The line containing "Neue Kurse online & OMV nächste Woche!" marks the start, and the last line of the records below marks the end. Print that run exactly and nothing else.
===== Data provided
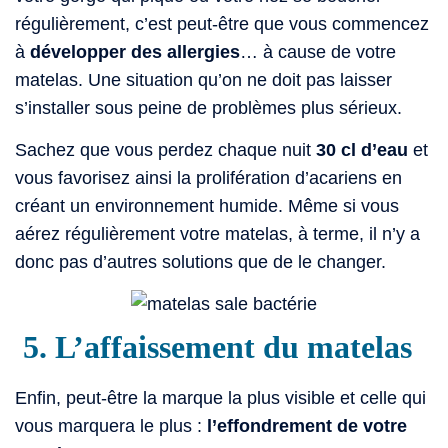
régulièrement, c’est peut-être que vous commencez
à
développer des allergies
… à cause de votre
matelas. Une situation qu’on ne doit pas laisser
s’installer sous peine de problèmes plus sérieux.
Sachez que vous perdez chaque nuit
30 cl d’eau
et
vous favorisez ainsi la prolifération d’acariens en
créant un environnement humide. Même si vous
aérez régulièrement votre matelas, à terme, il n’y a
donc pas d’autres solutions que de le changer.
5. L’affaissement du matelas
Enfin, peut-être la marque la plus visible et celle qui
vous marquera le plus :
l’effondrement de votre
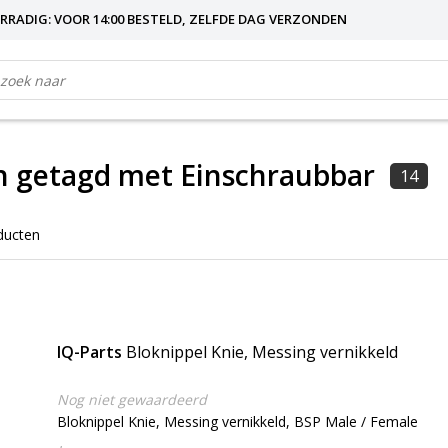
RRADIG: VOOR 14:00 BESTELD, ZELFDE DAG VERZONDEN
n getagd met Einschraubbar
14
ducten
IQ-Parts
Bloknippel Knie, Messing vernikkeld
Nog niet gewaardeerd
Bloknippel Knie, Messing vernikkeld, BSP Male / Female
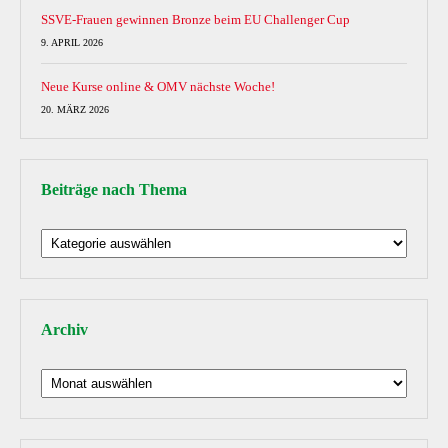
SSVE-Frauen gewinnen Bronze beim EU Challenger Cup
9. APRIL 2026
Neue Kurse online & OMV nächste Woche!
20. MÄRZ 2026
Beiträge nach Thema
Beiträge
nach
Thema
Archiv
Archiv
==========
Response area »
Neue Kurse online & OMV nächste Woche!
20. MÄRZ 2026
Beiträge nach Thema
Beiträge
nach
Thema
Archiv
Archiv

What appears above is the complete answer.